>> Begin Excerpted records

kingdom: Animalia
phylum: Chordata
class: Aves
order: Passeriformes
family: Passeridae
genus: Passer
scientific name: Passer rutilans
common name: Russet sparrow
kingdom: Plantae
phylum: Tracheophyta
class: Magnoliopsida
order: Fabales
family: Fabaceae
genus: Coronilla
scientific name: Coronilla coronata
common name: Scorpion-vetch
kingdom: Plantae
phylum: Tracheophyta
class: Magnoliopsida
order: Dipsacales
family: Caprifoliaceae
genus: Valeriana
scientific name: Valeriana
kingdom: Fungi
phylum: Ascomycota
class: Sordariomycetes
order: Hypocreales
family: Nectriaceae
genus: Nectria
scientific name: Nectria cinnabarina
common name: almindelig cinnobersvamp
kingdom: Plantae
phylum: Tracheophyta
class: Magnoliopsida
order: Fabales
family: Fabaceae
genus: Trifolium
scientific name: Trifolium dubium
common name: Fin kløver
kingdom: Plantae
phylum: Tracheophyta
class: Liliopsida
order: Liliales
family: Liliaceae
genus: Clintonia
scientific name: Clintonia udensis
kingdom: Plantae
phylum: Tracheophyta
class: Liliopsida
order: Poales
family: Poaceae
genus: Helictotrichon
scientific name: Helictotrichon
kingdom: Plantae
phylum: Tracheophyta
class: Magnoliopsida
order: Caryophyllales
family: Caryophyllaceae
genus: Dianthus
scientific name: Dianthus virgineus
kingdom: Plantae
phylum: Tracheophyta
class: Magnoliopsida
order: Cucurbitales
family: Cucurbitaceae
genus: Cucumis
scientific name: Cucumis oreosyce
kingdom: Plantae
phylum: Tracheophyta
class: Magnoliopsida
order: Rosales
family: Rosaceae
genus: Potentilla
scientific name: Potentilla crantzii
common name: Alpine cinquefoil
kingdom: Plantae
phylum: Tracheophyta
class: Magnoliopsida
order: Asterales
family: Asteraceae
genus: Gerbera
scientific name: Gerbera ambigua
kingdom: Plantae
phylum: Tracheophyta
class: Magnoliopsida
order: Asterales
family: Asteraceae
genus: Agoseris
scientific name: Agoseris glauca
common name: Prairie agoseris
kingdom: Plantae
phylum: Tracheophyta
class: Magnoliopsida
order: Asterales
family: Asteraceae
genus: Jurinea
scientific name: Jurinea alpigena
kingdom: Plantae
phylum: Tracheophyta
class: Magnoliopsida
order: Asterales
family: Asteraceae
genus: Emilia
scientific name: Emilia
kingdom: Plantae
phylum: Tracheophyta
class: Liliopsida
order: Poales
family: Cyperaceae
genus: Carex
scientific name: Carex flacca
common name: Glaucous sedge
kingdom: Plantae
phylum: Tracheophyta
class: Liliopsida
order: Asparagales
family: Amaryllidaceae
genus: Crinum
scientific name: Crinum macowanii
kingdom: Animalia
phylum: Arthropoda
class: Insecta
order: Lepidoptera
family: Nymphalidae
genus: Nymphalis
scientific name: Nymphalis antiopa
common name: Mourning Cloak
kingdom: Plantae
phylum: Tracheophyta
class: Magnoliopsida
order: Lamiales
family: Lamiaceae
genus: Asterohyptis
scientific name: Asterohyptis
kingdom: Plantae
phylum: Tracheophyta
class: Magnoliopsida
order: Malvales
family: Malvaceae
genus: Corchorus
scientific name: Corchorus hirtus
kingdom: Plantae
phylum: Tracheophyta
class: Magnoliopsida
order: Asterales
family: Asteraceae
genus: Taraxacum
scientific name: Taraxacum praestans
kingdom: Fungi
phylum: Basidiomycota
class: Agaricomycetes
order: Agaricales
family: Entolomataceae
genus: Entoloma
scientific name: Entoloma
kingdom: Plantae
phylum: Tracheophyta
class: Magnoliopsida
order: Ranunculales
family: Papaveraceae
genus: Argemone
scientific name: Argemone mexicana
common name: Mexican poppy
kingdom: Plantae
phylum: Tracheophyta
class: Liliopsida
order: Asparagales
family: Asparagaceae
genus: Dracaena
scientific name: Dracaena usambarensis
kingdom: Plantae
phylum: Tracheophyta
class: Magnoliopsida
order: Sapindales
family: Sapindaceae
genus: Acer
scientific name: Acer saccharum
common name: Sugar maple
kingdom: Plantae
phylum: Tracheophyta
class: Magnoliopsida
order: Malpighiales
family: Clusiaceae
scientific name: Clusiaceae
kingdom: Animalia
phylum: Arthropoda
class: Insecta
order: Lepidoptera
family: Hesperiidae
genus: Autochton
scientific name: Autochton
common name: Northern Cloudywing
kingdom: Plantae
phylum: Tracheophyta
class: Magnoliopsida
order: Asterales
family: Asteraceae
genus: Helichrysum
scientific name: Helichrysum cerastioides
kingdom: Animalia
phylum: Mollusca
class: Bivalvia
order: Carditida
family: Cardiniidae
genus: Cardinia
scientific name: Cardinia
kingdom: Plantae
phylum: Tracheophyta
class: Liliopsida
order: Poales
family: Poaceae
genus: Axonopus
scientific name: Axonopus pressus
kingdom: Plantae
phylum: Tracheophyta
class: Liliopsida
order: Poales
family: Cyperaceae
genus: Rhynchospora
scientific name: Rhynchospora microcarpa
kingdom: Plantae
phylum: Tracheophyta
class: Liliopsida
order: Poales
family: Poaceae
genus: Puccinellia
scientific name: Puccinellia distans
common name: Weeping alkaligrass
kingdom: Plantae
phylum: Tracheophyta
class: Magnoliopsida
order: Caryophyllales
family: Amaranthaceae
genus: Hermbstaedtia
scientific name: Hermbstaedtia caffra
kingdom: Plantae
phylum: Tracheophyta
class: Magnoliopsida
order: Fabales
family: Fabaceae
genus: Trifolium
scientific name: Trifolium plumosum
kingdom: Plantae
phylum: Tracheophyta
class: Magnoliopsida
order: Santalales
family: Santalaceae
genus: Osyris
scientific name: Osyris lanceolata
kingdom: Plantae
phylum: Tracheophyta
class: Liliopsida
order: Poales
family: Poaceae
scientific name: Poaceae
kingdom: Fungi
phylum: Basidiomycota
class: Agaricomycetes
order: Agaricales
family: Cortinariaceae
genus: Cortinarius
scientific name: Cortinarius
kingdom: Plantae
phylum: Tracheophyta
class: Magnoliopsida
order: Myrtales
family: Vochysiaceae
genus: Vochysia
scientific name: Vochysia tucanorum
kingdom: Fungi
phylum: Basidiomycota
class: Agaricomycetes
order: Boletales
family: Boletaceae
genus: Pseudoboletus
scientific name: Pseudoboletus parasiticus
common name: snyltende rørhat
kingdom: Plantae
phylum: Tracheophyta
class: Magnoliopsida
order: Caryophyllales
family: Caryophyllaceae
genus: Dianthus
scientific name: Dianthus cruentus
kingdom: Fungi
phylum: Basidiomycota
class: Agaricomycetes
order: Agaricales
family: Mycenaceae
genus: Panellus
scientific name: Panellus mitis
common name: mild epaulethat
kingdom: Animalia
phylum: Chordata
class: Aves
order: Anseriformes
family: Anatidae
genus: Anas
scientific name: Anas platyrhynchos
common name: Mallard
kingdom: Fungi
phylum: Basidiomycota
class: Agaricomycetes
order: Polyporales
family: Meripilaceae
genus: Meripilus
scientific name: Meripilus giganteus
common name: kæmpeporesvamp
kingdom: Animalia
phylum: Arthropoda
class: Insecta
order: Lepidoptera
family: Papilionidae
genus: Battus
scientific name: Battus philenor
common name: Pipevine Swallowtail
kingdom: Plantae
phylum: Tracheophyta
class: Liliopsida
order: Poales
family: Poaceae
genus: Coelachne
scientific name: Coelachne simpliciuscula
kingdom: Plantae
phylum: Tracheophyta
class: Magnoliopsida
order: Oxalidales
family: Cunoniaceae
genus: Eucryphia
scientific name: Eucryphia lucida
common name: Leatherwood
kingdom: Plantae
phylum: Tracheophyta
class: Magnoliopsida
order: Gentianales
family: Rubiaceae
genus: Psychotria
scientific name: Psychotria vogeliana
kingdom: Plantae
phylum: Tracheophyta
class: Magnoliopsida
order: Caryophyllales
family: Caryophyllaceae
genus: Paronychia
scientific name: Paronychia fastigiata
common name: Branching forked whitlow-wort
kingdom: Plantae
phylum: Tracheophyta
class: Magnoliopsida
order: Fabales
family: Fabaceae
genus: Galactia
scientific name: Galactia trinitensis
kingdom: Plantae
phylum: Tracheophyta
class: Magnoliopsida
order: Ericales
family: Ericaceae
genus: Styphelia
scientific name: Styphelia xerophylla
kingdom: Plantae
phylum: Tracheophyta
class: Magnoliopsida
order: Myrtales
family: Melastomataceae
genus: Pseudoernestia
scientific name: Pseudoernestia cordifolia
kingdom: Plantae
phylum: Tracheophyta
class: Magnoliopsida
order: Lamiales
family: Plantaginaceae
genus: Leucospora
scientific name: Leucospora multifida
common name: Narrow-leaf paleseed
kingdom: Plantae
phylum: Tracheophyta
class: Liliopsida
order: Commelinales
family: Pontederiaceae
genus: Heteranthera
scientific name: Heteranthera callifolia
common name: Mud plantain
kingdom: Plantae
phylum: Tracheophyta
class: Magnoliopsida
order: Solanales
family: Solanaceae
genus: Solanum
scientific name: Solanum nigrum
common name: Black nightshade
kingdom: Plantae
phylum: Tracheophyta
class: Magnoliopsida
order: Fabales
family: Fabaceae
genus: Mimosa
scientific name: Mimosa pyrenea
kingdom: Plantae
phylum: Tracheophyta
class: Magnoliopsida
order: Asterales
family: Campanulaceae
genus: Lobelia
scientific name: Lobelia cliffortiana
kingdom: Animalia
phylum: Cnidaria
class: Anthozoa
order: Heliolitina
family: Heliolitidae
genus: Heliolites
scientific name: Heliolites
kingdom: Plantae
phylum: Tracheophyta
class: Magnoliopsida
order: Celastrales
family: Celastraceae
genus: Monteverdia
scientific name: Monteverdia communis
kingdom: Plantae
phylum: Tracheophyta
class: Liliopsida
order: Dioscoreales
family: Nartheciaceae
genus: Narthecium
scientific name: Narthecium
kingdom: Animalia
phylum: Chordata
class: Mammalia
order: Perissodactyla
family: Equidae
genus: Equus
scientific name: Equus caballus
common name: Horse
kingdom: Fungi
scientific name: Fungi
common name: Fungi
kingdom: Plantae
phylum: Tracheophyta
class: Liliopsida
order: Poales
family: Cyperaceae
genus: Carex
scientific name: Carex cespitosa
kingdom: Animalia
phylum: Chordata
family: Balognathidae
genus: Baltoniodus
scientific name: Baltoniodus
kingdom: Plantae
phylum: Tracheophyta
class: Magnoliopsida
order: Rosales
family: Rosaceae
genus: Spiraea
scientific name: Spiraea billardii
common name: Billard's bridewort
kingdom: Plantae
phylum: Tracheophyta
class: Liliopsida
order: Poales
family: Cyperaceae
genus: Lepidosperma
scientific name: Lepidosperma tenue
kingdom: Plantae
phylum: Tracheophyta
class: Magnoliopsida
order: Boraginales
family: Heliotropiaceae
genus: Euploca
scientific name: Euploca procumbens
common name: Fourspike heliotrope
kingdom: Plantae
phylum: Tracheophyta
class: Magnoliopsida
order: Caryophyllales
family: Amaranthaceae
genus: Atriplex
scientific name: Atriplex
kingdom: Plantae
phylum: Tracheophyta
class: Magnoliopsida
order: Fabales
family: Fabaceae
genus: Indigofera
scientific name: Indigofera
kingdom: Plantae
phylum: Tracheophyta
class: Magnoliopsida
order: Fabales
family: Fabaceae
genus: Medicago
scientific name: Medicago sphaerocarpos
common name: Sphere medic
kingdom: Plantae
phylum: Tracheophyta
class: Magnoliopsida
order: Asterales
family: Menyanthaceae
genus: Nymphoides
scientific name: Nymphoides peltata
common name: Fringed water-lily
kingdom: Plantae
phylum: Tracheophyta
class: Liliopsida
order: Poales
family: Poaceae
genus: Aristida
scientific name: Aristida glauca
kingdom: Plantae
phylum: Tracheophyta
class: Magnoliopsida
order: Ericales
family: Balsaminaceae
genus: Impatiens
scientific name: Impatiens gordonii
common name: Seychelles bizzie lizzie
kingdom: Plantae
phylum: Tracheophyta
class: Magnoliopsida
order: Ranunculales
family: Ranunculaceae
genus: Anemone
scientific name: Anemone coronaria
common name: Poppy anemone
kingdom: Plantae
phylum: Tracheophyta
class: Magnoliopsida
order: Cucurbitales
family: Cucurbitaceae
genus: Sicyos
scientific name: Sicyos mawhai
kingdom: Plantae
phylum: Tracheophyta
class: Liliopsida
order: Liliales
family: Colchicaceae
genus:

>> End Excerpted records

Change "scientific name" to "Latin name" in the lines between the one holding "genus: Cardinia" and the one holding "genus: Puccinellia", inclusive. Give only those lines, with nothing else altered.

§ **Expected answer**
genus: Cardinia
Latin name: Cardinia
kingdom: Plantae
phylum: Tracheophyta
class: Liliopsida
order: Poales
family: Poaceae
genus: Axonopus
Latin name: Axonopus pressus
kingdom: Plantae
phylum: Tracheophyta
class: Liliopsida
order: Poales
family: Cyperaceae
genus: Rhynchospora
Latin name: Rhynchospora microcarpa
kingdom: Plantae
phylum: Tracheophyta
class: Liliopsida
order: Poales
family: Poaceae
genus: Puccinellia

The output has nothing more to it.